VESTA AND CERES EVOLUTION BEFORE AND AFTER DAWN CONTROLLED BY GEOCHEMISTRY

The geochemistry of a planet, the minerals and molecules in it, and the temperature and pressures, control the way the planet develops and evolves and the final physical state. Very important is the volatile and radioactive elements contents, as they control the temperature achieved, and therefore the minerals formed, and these control the land forms and the interior structure. We discuss two very different examples of this. Vesta and Ceres are the largest and third largest bodies between Mars and Jupiter, in the region occupied by the asteroid belt. They are not asteroid-like but are intact, geochemically evolved bodies that have experienced planetary processes. They are located relatively close together but have followed very different evolutionary paths. Vesta is a dry, basaltic object that reached high temperatures and mostly or completely melted and physically differentiated. Ceres contains something like 25% water by mass, also is highly evolved, differentiated both physically and chemically, but by cooler aqueous processes, and appears to have been active within recent geologic time. Thus, the geochemistry of these two small planets is vastly different. The Dawn mission has studied both objects in detail from orbit, motivated by the prior telescopic observations, meteorite studies and thermodynamic modeling, confirming and vastly extending the earlier findings.
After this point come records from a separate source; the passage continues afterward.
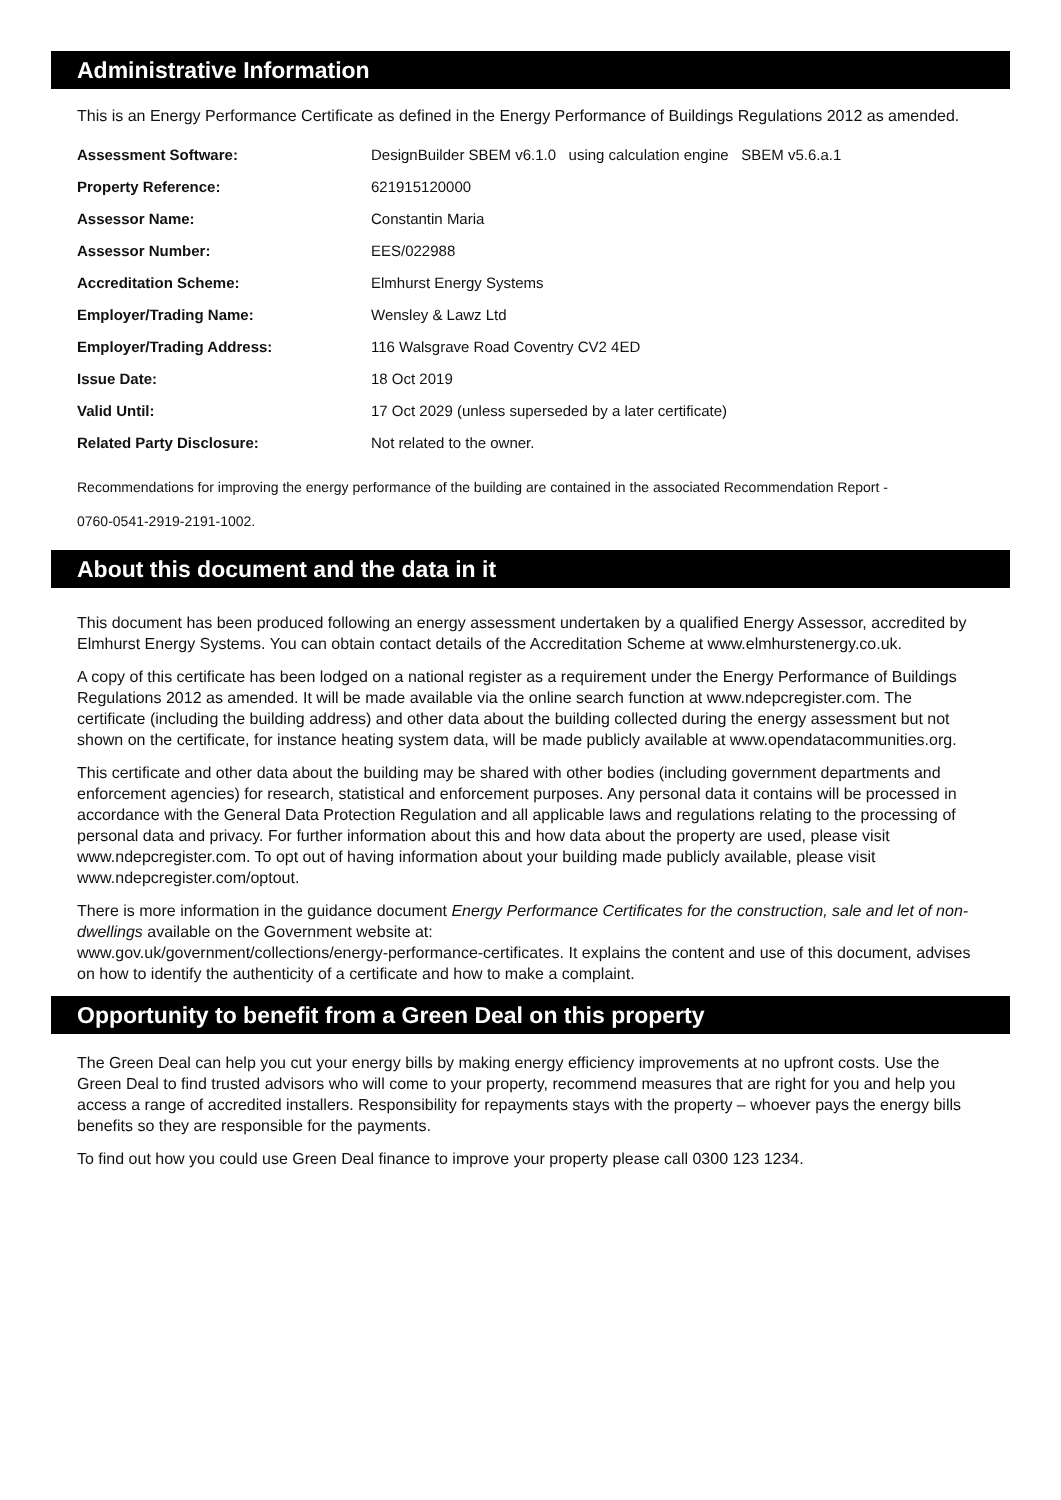Administrative Information
This is an Energy Performance Certificate as defined in the Energy Performance of Buildings Regulations 2012 as amended.
| Assessment Software: | DesignBuilder SBEM v6.1.0 using calculation engine SBEM v5.6.a.1 |
| Property Reference: | 621915120000 |
| Assessor Name: | Constantin Maria |
| Assessor Number: | EES/022988 |
| Accreditation Scheme: | Elmhurst Energy Systems |
| Employer/Trading Name: | Wensley & Lawz Ltd |
| Employer/Trading Address: | 116 Walsgrave Road Coventry CV2 4ED |
| Issue Date: | 18 Oct 2019 |
| Valid Until: | 17 Oct 2029 (unless superseded by a later certificate) |
| Related Party Disclosure: | Not related to the owner. |
Recommendations for improving the energy performance of the building are contained in the associated Recommendation Report -
0760-0541-2919-2191-1002.
About this document and the data in it
This document has been produced following an energy assessment undertaken by a qualified Energy Assessor, accredited by Elmhurst Energy Systems. You can obtain contact details of the Accreditation Scheme at www.elmhurstenergy.co.uk.
A copy of this certificate has been lodged on a national register as a requirement under the Energy Performance of Buildings Regulations 2012 as amended. It will be made available via the online search function at www.ndepcregister.com. The certificate (including the building address) and other data about the building collected during the energy assessment but not shown on the certificate, for instance heating system data, will be made publicly available at www.opendatacommunities.org.
This certificate and other data about the building may be shared with other bodies (including government departments and enforcement agencies) for research, statistical and enforcement purposes. Any personal data it contains will be processed in accordance with the General Data Protection Regulation and all applicable laws and regulations relating to the processing of personal data and privacy. For further information about this and how data about the property are used, please visit www.ndepcregister.com. To opt out of having information about your building made publicly available, please visit www.ndepcregister.com/optout.
There is more information in the guidance document Energy Performance Certificates for the construction, sale and let of non-dwellings available on the Government website at:
www.gov.uk/government/collections/energy-performance-certificates. It explains the content and use of this document, advises on how to identify the authenticity of a certificate and how to make a complaint.
Opportunity to benefit from a Green Deal on this property
The Green Deal can help you cut your energy bills by making energy efficiency improvements at no upfront costs. Use the Green Deal to find trusted advisors who will come to your property, recommend measures that are right for you and help you access a range of accredited installers. Responsibility for repayments stays with the property – whoever pays the energy bills benefits so they are responsible for the payments.
To find out how you could use Green Deal finance to improve your property please call 0300 123 1234.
The HED meteorites almost certainly are pieces of Vesta and allow a detailed investigation of Vesta’s chemical evolution. However, we apparently do not have meteorites exactly like Ceres, but study of the chemistry of the various carbonaceous chondrites allows us to bracket its possible evolution sequence. Mysteries still remain. Why did Vesta apparently accreted dry and Ceres wet when we find them so close together in the Solar System? Where are Ceres’ meteorites and family members that we find in abundance from Vesta? Why don’t we find more olivine on Vesta? Did Vesta evolve from a magma ocean or was there only partial (although certainly global) melting? Why are there ammoniated phyllosilicates on Ceres? Is the ammonia of internal or external origin? What are the transient exposed surface water ice and salt deposits on Ceres telling us about composition of the interior? Could there remain pools of liquid water within Ceres – even life?